Gadis itu pergi. Ia kembali bersembunyi di balik dinding. Memerhatikan lelaki yang kini menggantikannya duduk terdiam di ujung bangku itu. Berusaha mencari makna senyuman dan juga jawaban yang baru saja ia dapatkan. Meskipun sulit. Ia tetap tak mengerti, bahkan hingga lembayung senja menghitam di makan rembulan.

*****

Lama. Lama sekali. Semenjak gadis itu bertemu dan diberi sepotong surat yang hingga kini belum terjawab untuk siapa surat itu ditujukan, ia selalu setia menunggu lelaki itu di ujung bangku padang bunga ini. Menunggu untuk menceritakan dan mendengar cerita banyak hal. Setiap hari. Namun terkadang, sesekali gadis itu hanya melihat si lelaki dari balik dinding. Entah kenapa ia suka bersembunyi di sana. Ia berharap si lelaki kebingungan mencarinya yang tak ada. Harapan yang kekanakan dan aneh, bukan? Memangnya, siapa dia bagi laki-laki itu?

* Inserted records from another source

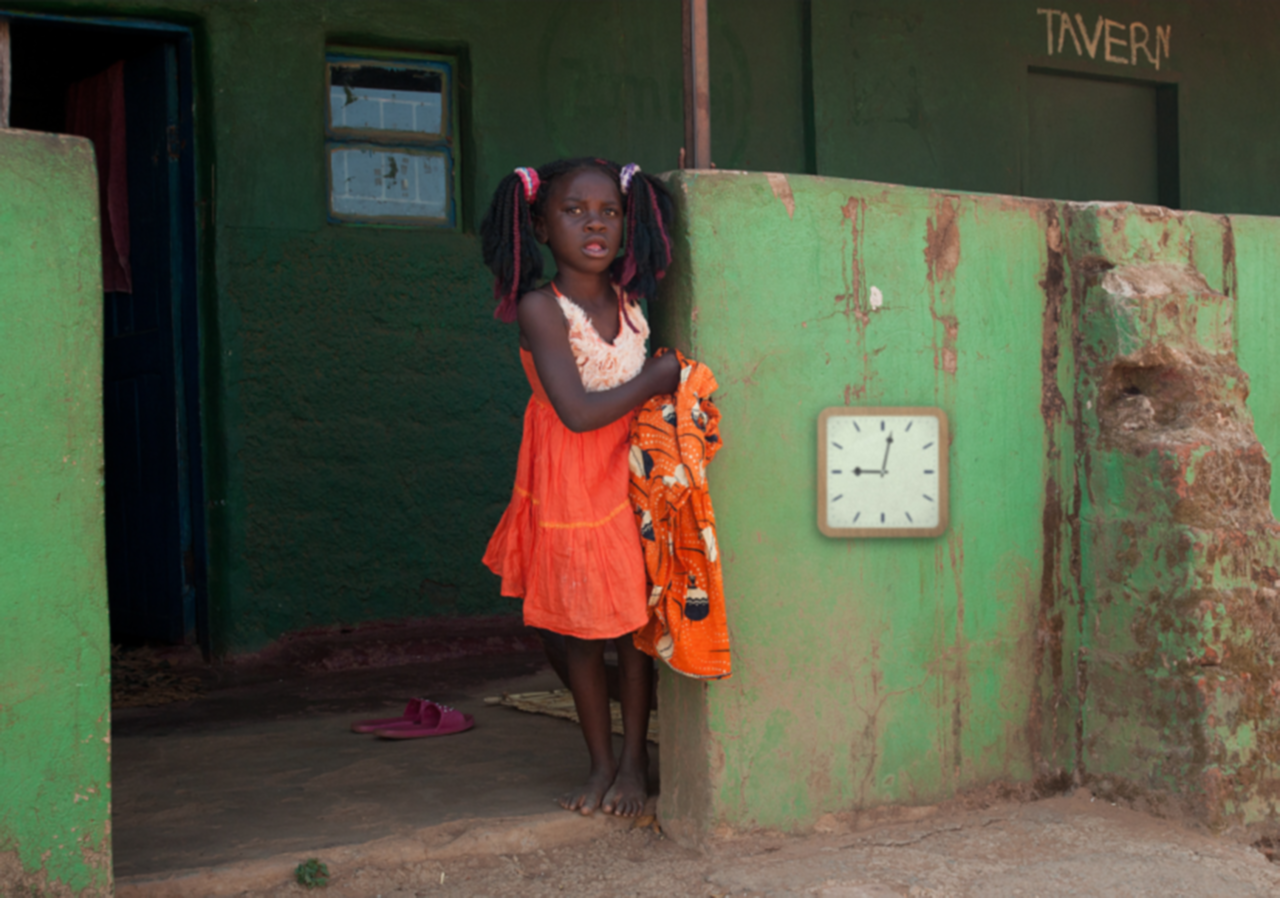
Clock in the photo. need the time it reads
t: 9:02
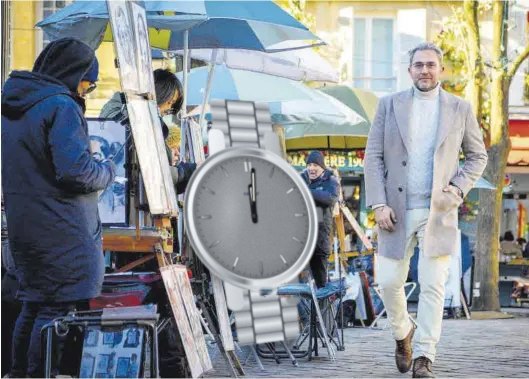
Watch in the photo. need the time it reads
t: 12:01
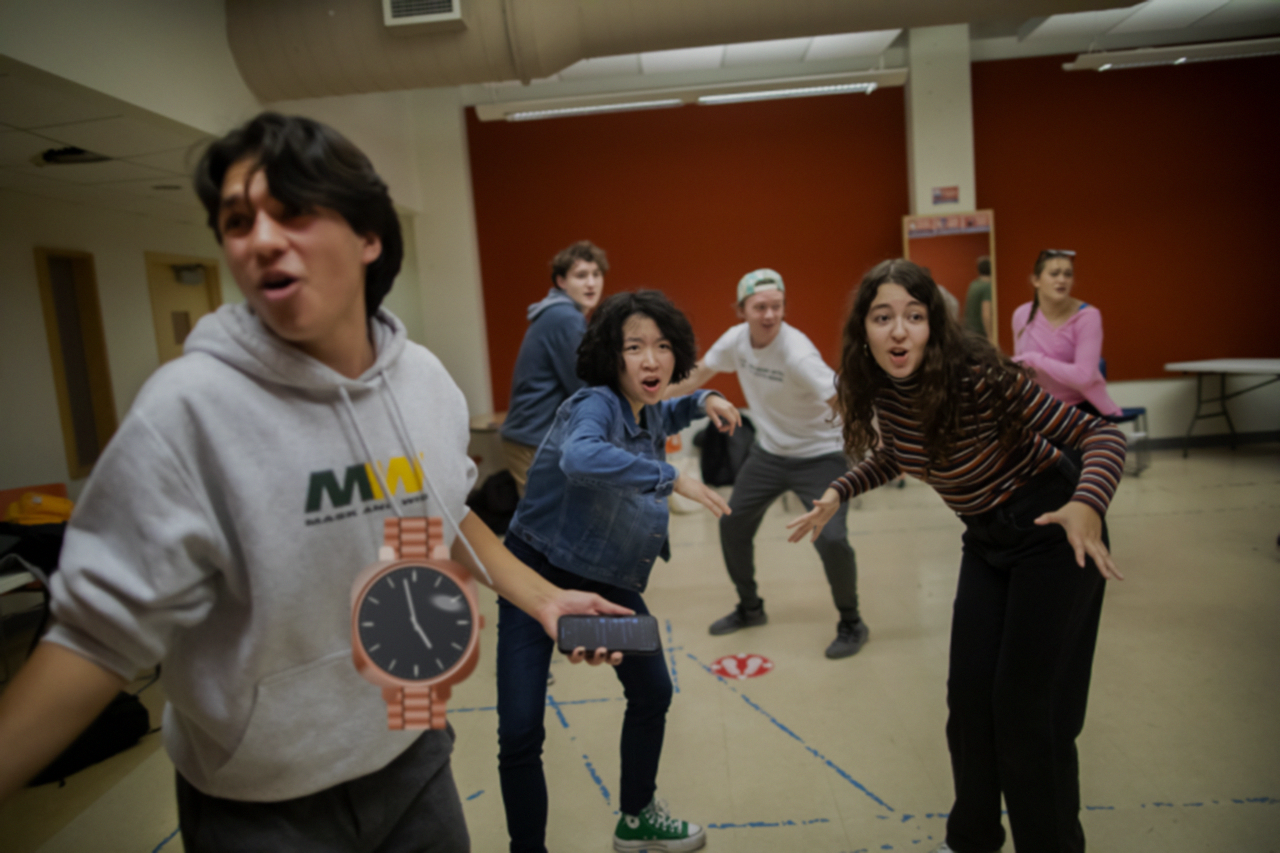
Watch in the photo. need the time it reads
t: 4:58
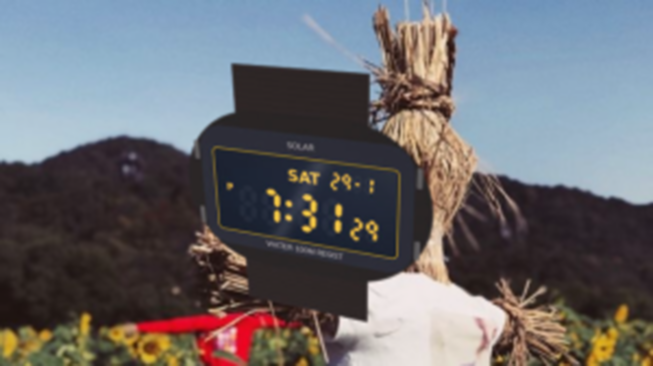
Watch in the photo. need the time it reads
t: 7:31:29
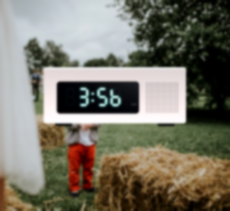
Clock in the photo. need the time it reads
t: 3:56
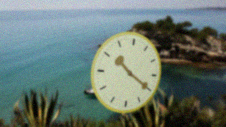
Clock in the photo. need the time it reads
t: 10:20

Dan senja ini  gadis di balik dinding itu mendecak geram. Ia tak habis pikir dengan apa yang baru saja ia lakukan. Sedari tadi ia berjalan bimbang ke sana ke mari, mengitari padang bunga, duduk resah di ujung bangku kesayangannya, menimang-nimang persegi panjang hijau yang mulai usang itu dengan sendu, hingga kembali lagi ke balik dinding,
"Kau kenapa?" bisik bingkisan hijau di hadapannya bingung.
"Tidak tahu," jawab gadis itu murung.
"Sepertinya kau rindu." Seketika gadis itu terkesiap. Menatap tak percaya dengan apa yang baru saja terucap oleh benda di hadapannya. “Kau gelisah menunggu seseorang yang kau panggil tuan itu, bukan?” lanjutnya.

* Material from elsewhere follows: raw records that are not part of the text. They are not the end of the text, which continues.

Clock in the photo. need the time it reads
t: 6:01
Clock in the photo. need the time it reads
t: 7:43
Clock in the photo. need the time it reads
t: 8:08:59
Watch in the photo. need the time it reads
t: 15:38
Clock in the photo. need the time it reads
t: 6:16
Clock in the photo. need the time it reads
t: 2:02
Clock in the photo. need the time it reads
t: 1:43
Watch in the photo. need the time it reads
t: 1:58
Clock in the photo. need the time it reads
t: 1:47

"Tidak!" Tegas si gadis. Tak mungkin ia rindu. Ia tak merasa memiliki perasaan apapun pada lelaki itu, meskipun sering ada buih dan rona yang menyeruak pada jantung dan wajahnya.
"Lantas?"
Gadis itu hanya diam. Ia tak sanggup lagi menjawab dan menyangkal pernyataan sekaligus pertanyaan yang terlontar oleh persegi panjang hijau yang ia dapatkan setahun lalu. Hatinya resah, sudah berhari-hari lelaki berkaos hitam itu tak datang ke padang bunga ini.

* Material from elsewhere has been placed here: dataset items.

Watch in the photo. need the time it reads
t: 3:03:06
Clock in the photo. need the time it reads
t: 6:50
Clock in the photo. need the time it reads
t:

Meskipun beberapa hari yang lalu, ia masih melihat lelaki itu melintas di jalanan yang memisahkan padang bunga itu dengan danau, tapi sayang, ia tak datang ke padang bunga itu. Menengok pun terasa enggan. Bahkan kemarin, si gadis juga melihat sekelebat bayang lelaki itu melintas lagi, sepertinya ia melirik ke arah padang bunga. Hendak masuk. Namun setelah melihat gadis itu, si lelaki berbalik arah dan pulang, mengurungkan niatnya untuk masuk.
Gadis itu tak mengerti. Apa yang terjadi?
"Basuh mukamu. Sadarlah! Lebih baik kau segera pergi, percuma kau menunggunya di sini. Ujar persegi panjang hijau itu membuyarkan lamunan si gadis. Di ujung sana ada yang menunggumu,Ia menunjuk setitik jalan setapak yang tak nampak ujungnya.
Gadis itu hanya terdiam setelah mengarahkan pandangannya ke tempat yang ditunjuk persegi panjang hijau yang mulai usang itu.
"Tapi sebelumnya, beri satu hal untuk lelaki di antara bunga itu. Paling tidak dia tahu bahwa sebenarnya ada yang tetap peduli padanya selama ini."
Gadis itu mengerutkan keningnya, berlikir sejenak, kemudian mengangguk perlahan, dan... "Manisan. Ya, manisan!" Pekik gadis itu dalam hati.
*****
Hari ini siang baru saja akan beranjak dari tahtanya, dan senja masih merangkak perlahan untuk menggantikan kekuasaan. Gadis itu terkesiap, ketika sepotong manisan yang ia genggam dalam bingkisan alakadar itu bertanya. "Akan di bawa kemana aku?"
Gadis di balik dinding itu tersenyum lembut dan berkata, "Kepadanya," ujarnya seraya menunjuk seseorang yang sedang berdiri di tengah-tengah padang bunga warna-warni yang hari ini sedang berada pada puncak mekar seindah-indahnya itu
"Bersikap manislah padanya, ya? Tapi jangan membuatnya ngilu karena manismu. Melunaklah. Demi aku. Apa kau mau?" Gadis itu menyunggingkan senyum. Penuh harap.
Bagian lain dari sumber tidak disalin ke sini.